V.P.A. March 19, 2012 at 06:44 PM
J.Flora-Katz. You're right - 100%. What is more, chain competitors and the like one often finds, are owned , in turn, by huge global Corporations. This can mean that our local whatever is not even a United States Company, so in turn, by encouraging these behemoths we're also discouraging our dollars from staying in the USA, where they are needed. It all starts with small local. that way we all know that what we spend is going someway to helping our own community & /or environs more than the larger operations would -------- besides, being so much more pleasant to shop & dine in Locally made, locally grown - Slow Food has now become luxury that we, the Malibu Locals more than deserve to become the norm in our community.

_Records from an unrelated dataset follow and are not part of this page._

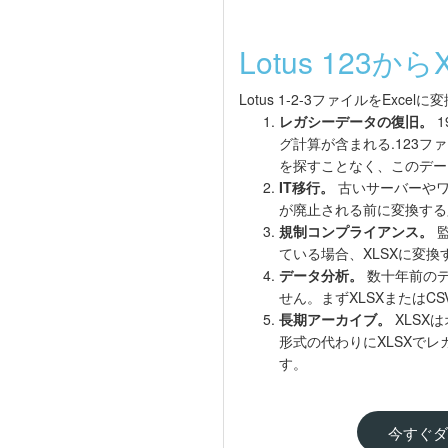
Lotus 12
Lotus 1-2-3ファイルをE
レガシーデータの復旧。
1
グ計算が含まれる.123
を探すことなく、このデー
IT移行。
古いサーバーやワ
が廃止される前に変換する
規制コンプライアンス。
監
ている場合、XLSXに変
データ分析。
数十年前のデー
せん。まずXLSXまたは
長期アーカイブ。
XLSX
形式の代わりにXLSXで
す。
今すぐダ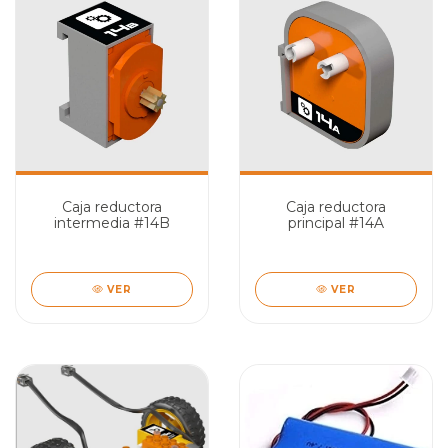
Caja reductora
Caja reductora
intermedia #14B
principal #14A
VER
VER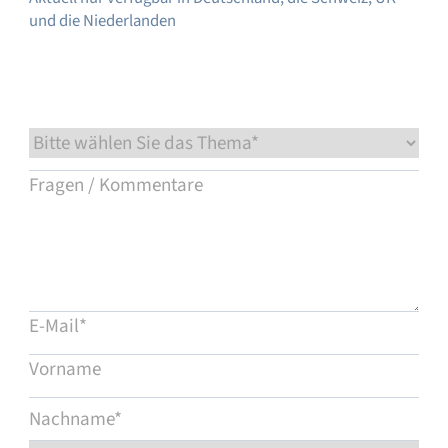
und die Niederlanden
Service & Support
Flow Academy
Bronkhorst
Kontakt aufnehmen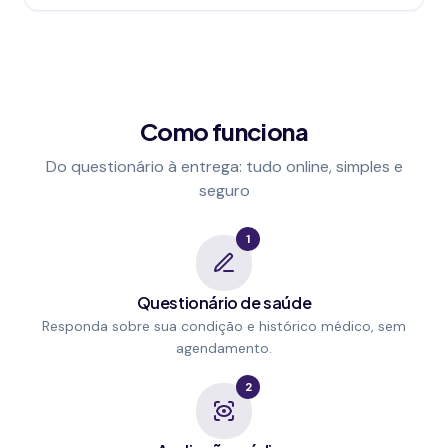
Como funciona
Do questionário à entrega: tudo online, simples e
seguro
1
Questionário de saúde
Responda sobre sua condição e histórico médico, sem
agendamento.
2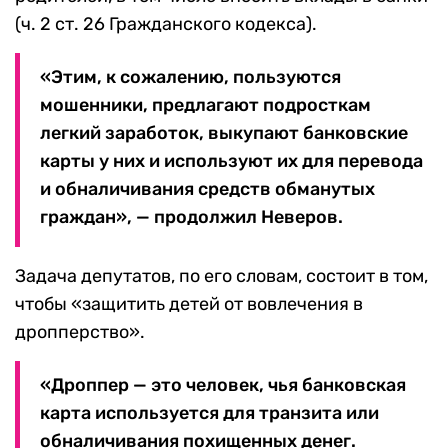
(ч. 2 ст. 26 Гражданского кодекса).
«Этим, к сожалению, пользуются
мошенники, предлагают подросткам
легкий заработок, выкупают банковские
карты у них и используют их для перевода
и обналичивания средств обманутых
граждан», — продолжил Неверов.
Задача депутатов, по его словам, состоит в том,
чтобы «защитить детей от вовлечения в
дропперство».
«Дроппер — это человек, чья банковская
карта используется для транзита или
обналичивания похищенных денег.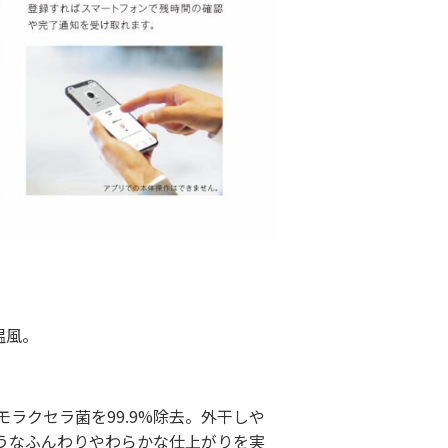
温風。
ラクセラ菌を99.9%除去。外干しや
うなふんわりやわらかな仕上がりを実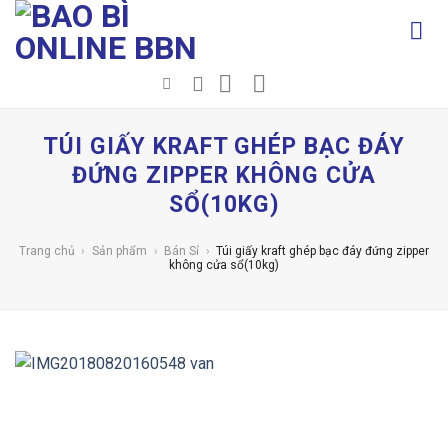
Chuyển
đến
nội
dung
TÚI GIẤY KRAFT GHÉP BẠC ĐÁY
ĐỨNG ZIPPER KHÔNG CỬA
SỔ(10KG)
Trang chủ
›
Sản phẩm
›
Bán Sỉ
›
Túi giấy kraft ghép bạc đáy đứng zipper
không cửa sổ(10kg)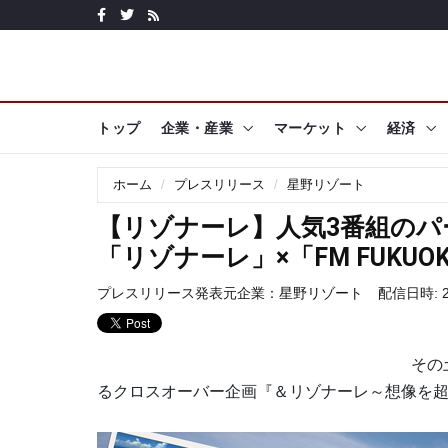
トップ
企業・産業
マーケット
経済
ホーム
プレスリリース
星野リゾート
【リゾナーレ】人気3番組の
「リゾナーレ」×「FM FUKU
プレスリリース発表元企業：
星野リゾート
配信日時: 20
その
るクロスオーバー企画『＆リゾナーレ～想像を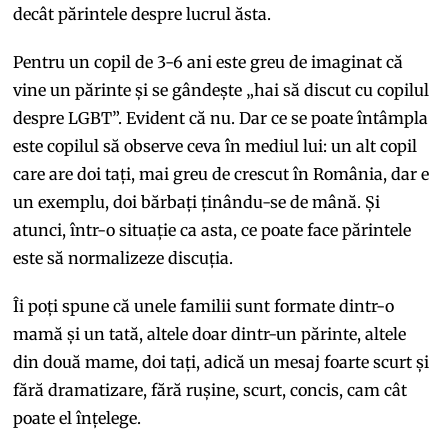
decât părintele despre lucrul ăsta.
Pentru un copil de 3-6 ani este greu de imaginat că
vine un părinte și se gândește „hai să discut cu copilul
despre LGBT”. Evident că nu. Dar ce se poate întâmpla
este copilul să observe ceva în mediul lui: un alt copil
care are doi tați, mai greu de crescut în România, dar e
un exemplu, doi bărbați ținându-se de mână. Și
atunci, într-o situație ca asta, ce poate face părintele
este să normalizeze discuția.
Îi poți spune că unele familii sunt formate dintr-o
mamă și un tată, altele doar dintr-un părinte, altele
din două mame, doi tați, adică un mesaj foarte scurt și
fără dramatizare, fără rușine, scurt, concis, cam cât
poate el înțelege.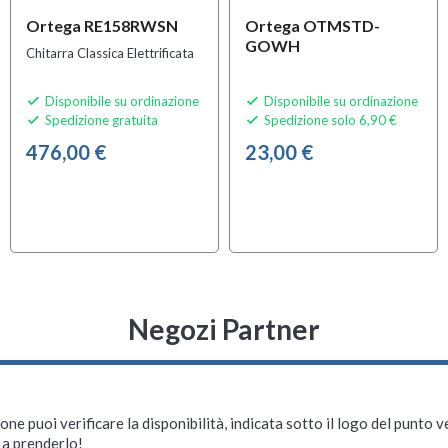
Ortega RE158RWSN
Ortega OTMSTD-
GOWH
Chitarra Classica Elettrificata
Disponibile su ordinazione
Disponibile su ordinazione


Spedizione gratuita
Spedizione solo 6,90 €


476,00 €
23,00 €
Negozi Partner
ne puoi verificare la disponibilità, indicata sotto il logo del punto 
i a prenderlo!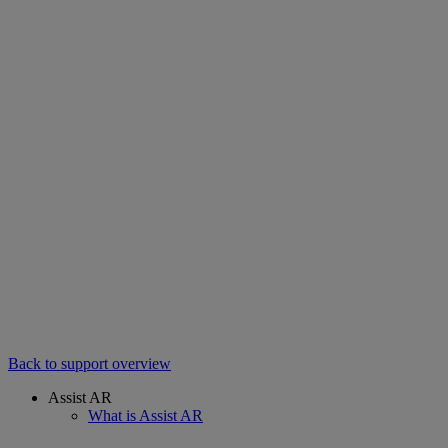
Back to support overview
Assist AR
What is Assist AR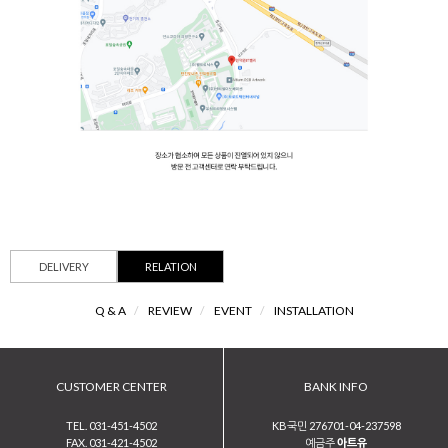
DELIVERY
RELATION
Q & A
/
REVIEW
/
EVENT
/
INSTALLATION
CUSTOMER CENTER
BANK INFO
TEL. 031-451-4502
KB국민 276701-04-237598
FAX. 031-421-4502
예금주
아트유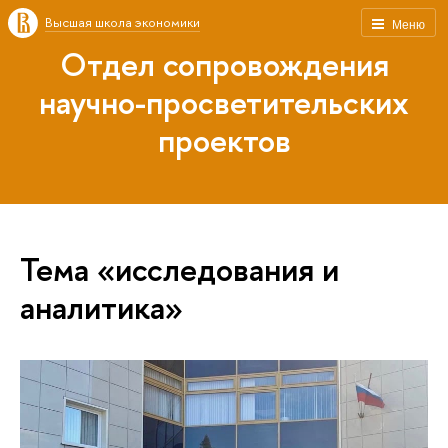
Высшая школа экономики
Меню
Отдел сопровождения
научно-просветительских
проектов
Тема «исследования и
аналитика»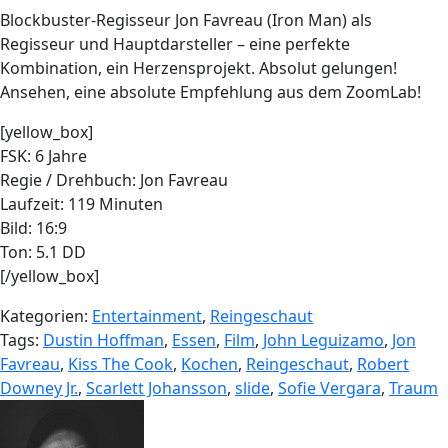
Blockbuster-Regisseur Jon Favreau (Iron Man) als
Regisseur und Hauptdarsteller – eine perfekte
Kombination, ein Herzensprojekt. Absolut gelungen!
Ansehen, eine absolute Empfehlung aus dem ZoomLab!
[yellow_box]
FSK: 6 Jahre
Regie / Drehbuch: Jon Favreau
Laufzeit: 119 Minuten
Bild: 16:9
Ton: 5.1 DD
[/yellow_box]
Kategorien:
Entertainment
,
Reingeschaut
Tags:
Dustin Hoffman
,
Essen
,
Film
,
John Leguizamo
,
Jon
Favreau
,
Kiss The Cook
,
Kochen
,
Reingeschaut
,
Robert
Downey Jr.
,
Scarlett Johansson
,
slide
,
Sofie Vergara
,
Traum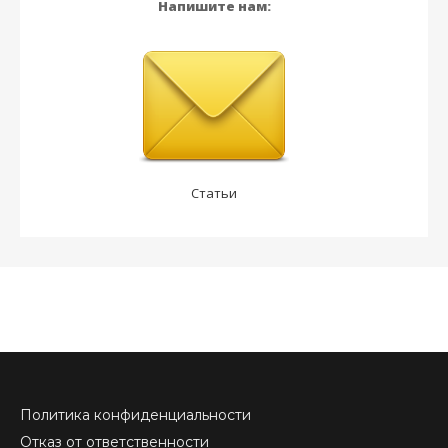
Напишите нам:
Статьи
Политика конфиденциальности
Отказ от ответственности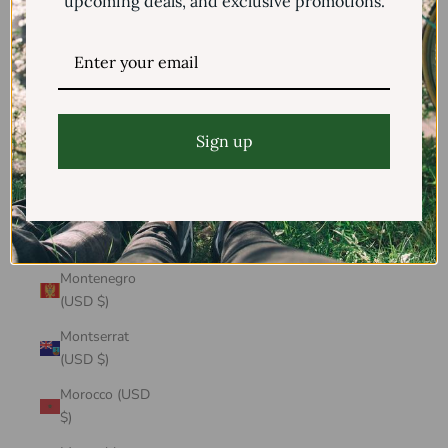
upcoming deals, and exclusive promotions.
Mayotte (USD
$)
Mexico (USD $)
Moldova (USD
$)
Sign up
Monaco (USD
$)
Mongolia (USD
$)
Montenegro
(USD $)
Montserrat
(USD $)
Morocco (USD
$)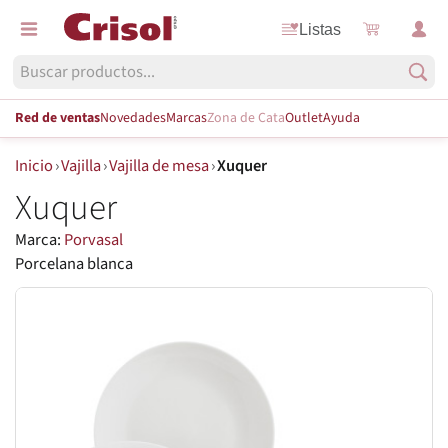
Listas
Red de ventas
Novedades
Marcas
Zona de Cata
Outlet
Ayuda
Inicio
›
Vajilla
›
Vajilla de mesa
›
Xuquer
Xuquer
Marca:
Porvasal
Porcelana blanca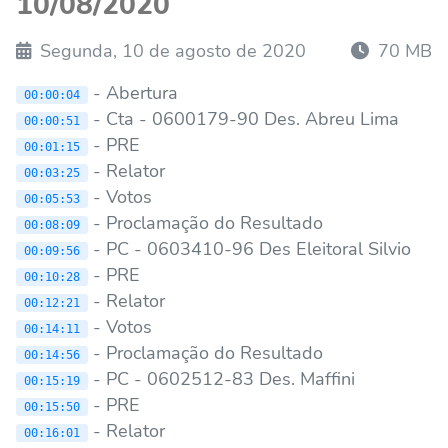
10/08/2020
Segunda, 10 de agosto de 2020
70 MB
- Abertura
00:00:04
- Cta - 0600179-90 Des. Abreu Lima
00:00:51
- PRE
00:01:15
- Relator
00:03:25
- Votos
00:05:53
- Proclamação do Resultado
00:08:09
- PC - 0603410-96 Des Eleitoral Silvio
00:09:56
- PRE
00:10:28
- Relator
00:12:21
- Votos
00:14:11
- Proclamação do Resultado
00:14:56
- PC - 0602512-83 Des. Maffini
00:15:19
- PRE
00:15:50
- Relator
00:16:01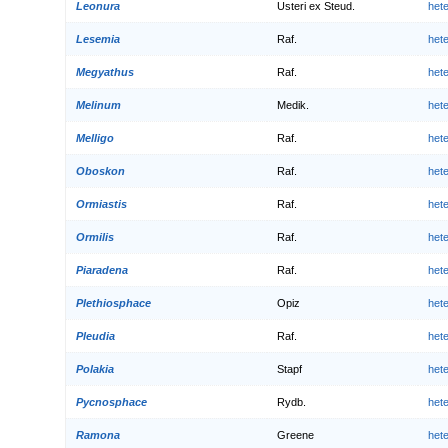
Leonura
Usteri ex Steud.
het
Lesemia
Raf.
het
Megyathus
Raf.
het
Melinum
Medik.
het
Melligo
Raf.
het
Oboskon
Raf.
het
Ormiastis
Raf.
het
Ormilis
Raf.
het
Piaradena
Raf.
het
Plethiosphace
Opiz
het
Pleudia
Raf.
het
Polakia
Stapf
het
Pycnosphace
Rydb.
het
Ramona
Greene
het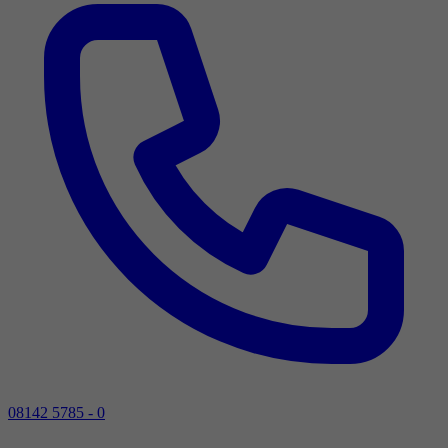
08142 5785 - 0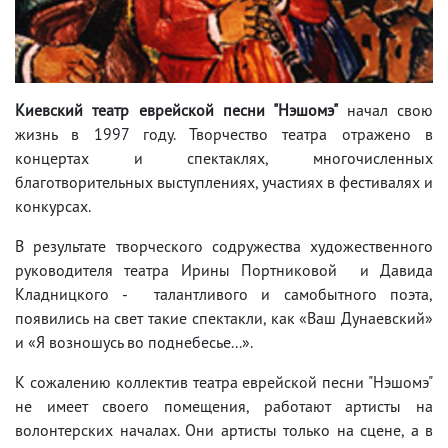
Киевский театр еврейской песни "Нэшомэ"
начал свою
жизнь в 1997 году. Творчество театра отражено в
концертах и спектаклях, многочисленных
благотворительных выступлениях, участиях в фестивалях и
конкурсах.
В результате творческого содружества художественного
руководителя театра Ирины Портниковой и Давида
Кладницкого - талантливого и самобытного поэта,
появились на свет такие спектакли, как «Ваш Дунаевский»
и «Я возношусь во поднебесье...».
К сожалению коллектив театра еврейской песни "Нэшомэ"
не имеет своего помещения, работают артисты на
волонтерских началах. Они артисты только на сцене, а в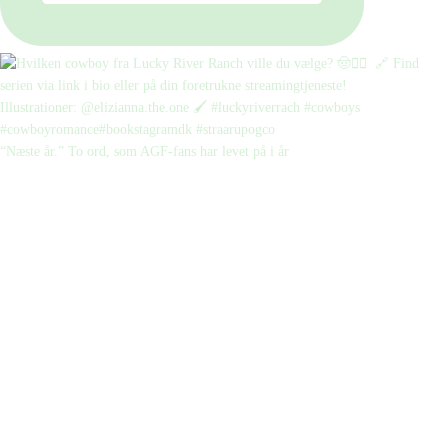
“Næste år.” To ord, som AGF-fans har levet på i år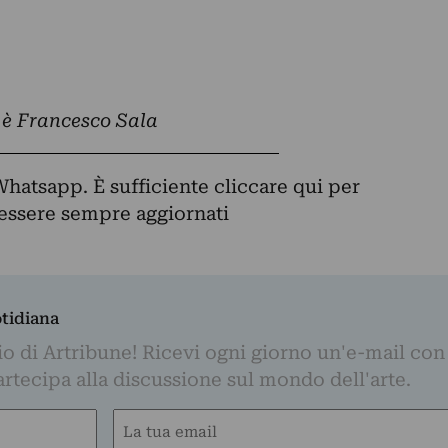
e è Francesco Sala
Whatsapp. È sufficiente
cliccare qui
per
d essere sempre aggiornati
otidiana
o di Artribune! Ricevi ogni giorno un'e-mail con 
partecipa alla discussione sul mondo dell'arte.
Email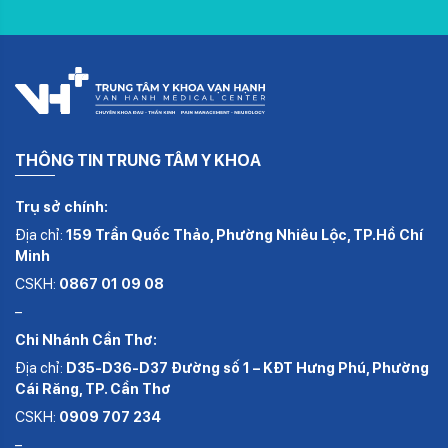
THÔNG TIN TRUNG TÂM Y KHOA
Trụ sở chính:
Địa chỉ:
159 Trần Quốc Thảo, Phường Nhiêu Lộc, TP.Hồ Chí
Minh
CSKH:
0867 01 09 08
–
Chi Nhánh Cần Thơ:
Địa chỉ:
D35-D36-D37 Đường số 1 – KĐT Hưng Phú, Phường
Cái Răng, TP. Cần Thơ
CSKH:
0909 707 234
–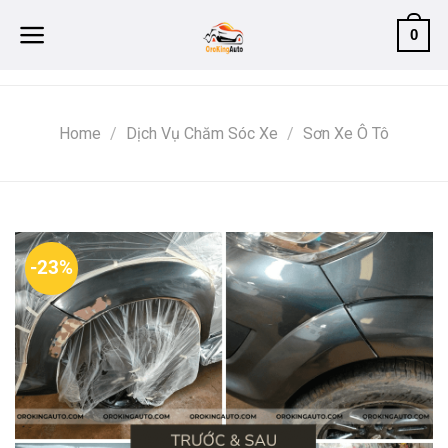
Skip
0
to
content
Home
/
Dịch Vụ Chăm Sóc Xe
/
Sơn Xe Ô Tô
-23%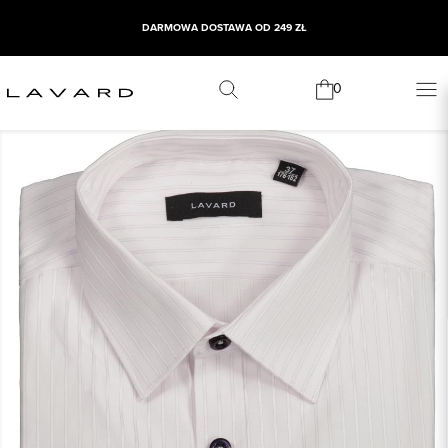
DARMOWA DOSTAWA OD 249 ZŁ
0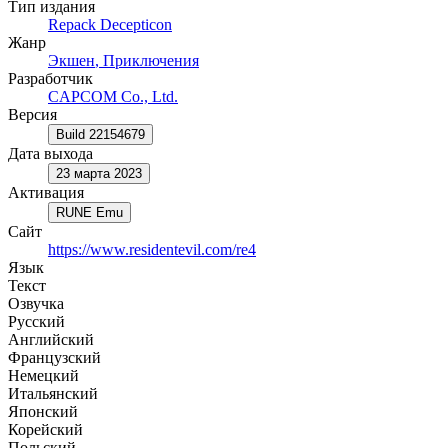
Тип издания
Repack Decepticon
Жанр
Экшен
,
Приключения
Разработчик
CAPCOM Co., Ltd.
Версия
Build 22154679
Дата выхода
23 марта 2023
Активация
RUNE Emu
Сайт
https://www.residentevil.com/re4
Язык
Текст
Озвучка
Русский
Английский
Французский
Немецкий
Итальянский
Японский
Корейский
Польский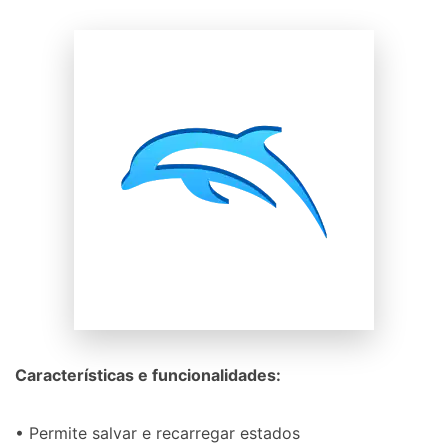
Características e funcionalidades:
• Permite salvar e recarregar estados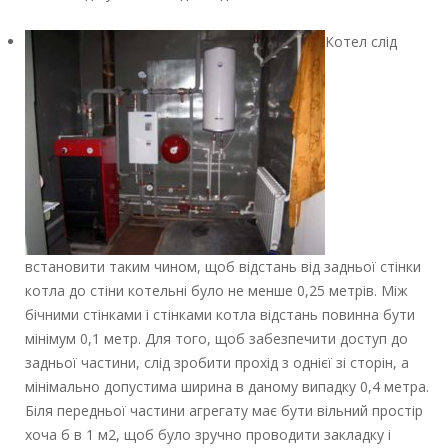
Котел слід
встановити таким чином, щоб відстань від задньої стінки
котла до стіни котельні було не менше 0,25 метрів. Між
бічними стінками і стінками котла відстань повинна бути
мінімум 0,1 метр. Для того, щоб забезпечити доступ до
задньої частини, слід зробити прохід з однієї зі сторін, а
мінімально допустима ширина в даному випадку 0,4 метра.
Біля передньої частини агрегату має бути вільний простір
хоча б в 1 м2, щоб було зручно проводити закладку і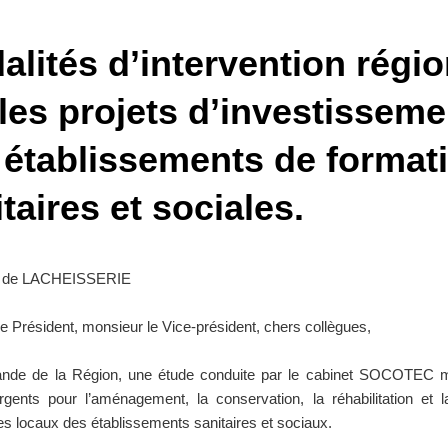
alités d’intervention régio
 les projets d’investisseme
 établissements de format
taires et sociales.
le de LACHEISSERIE
e Président, monsieur le Vice-président, chers collègues,
nde de la Région, une étude conduite par le cabinet SOCOTEC 
rgents pour l’aménagement, la conservation, la réhabilitation et 
es locaux des établissements sanitaires et sociaux.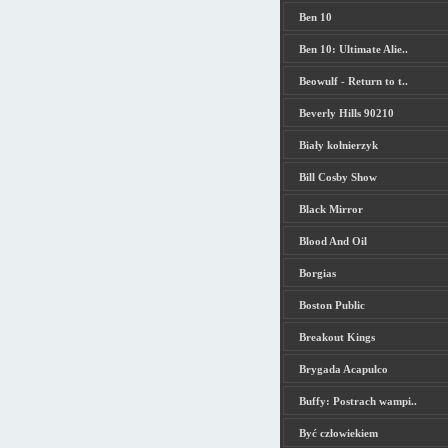
Ben 10
Ben 10: Ultimate Alie..
Beowulf - Return to t..
Beverly Hills 90210
Biały kołnierzyk
Bill Cosby Show
Black Mirror
Blood And Oil
Borgias
Boston Public
Breakout Kings
Brygada Acapulco
Buffy: Postrach wampi..
Być człowiekiem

Terry March 20, 2012 at 05:04 AM
freedom to choose where u want to shop. if u dont want to shop at a store dont shop there. personally i am in pavillions almost every day. i go to ralphs and the arco gas station. most of the stores in the country mart arnt in my price range. i go to westlake or camerillo for much of my shopping. the stores that have customers will stay in business. the ones that dont wont be here long. One of the things Malibu lives off of is our sales tax and property tax dollars. for those of you that think we could have businesses that survive with tourist dollars have got to think again.
Malibu Realtor March 21, 2012 at 07:54 PM
You're kidding right? The Malibu Times is simply a business. It's not even a very good newspaper. Arnold York likes to play the part of big time editor but the truth is, if he doesn't get paid to do it, it's not getting in his paper. It's not a "community" newspaper, it's a newspaper that sells to the community. Surfside News at least sends out reporters and photographers to capture most local events and donates adds to support local groups. Arnold and his wife once said they hate the "F" word. By that they meant FREE. You want the Malibu Times to cover your event, break open your wallet, unless of course it helps them in the long run and then they are all over it.
studioseda March 30, 2012 at 02:20 AM
Seda Baghdasarian 7:17 pm on Thursday, March 29, 2012 Please show your support of local businesses at cross creek shopping center - I am shocked to find out most people dont know where Malibu Lumber Yard shopping center is because the design hides the merchants like Chocolatebox cafe from the street- Chocolatebox is a local mom & pop store (I am the mom :) What happens is everyone loses when residents do not support local shops and the businesses close because they cannot afford to be here and that would be the end of Malibu business owners who are here for the community- clearly depending on locals as well as visitors on weekends.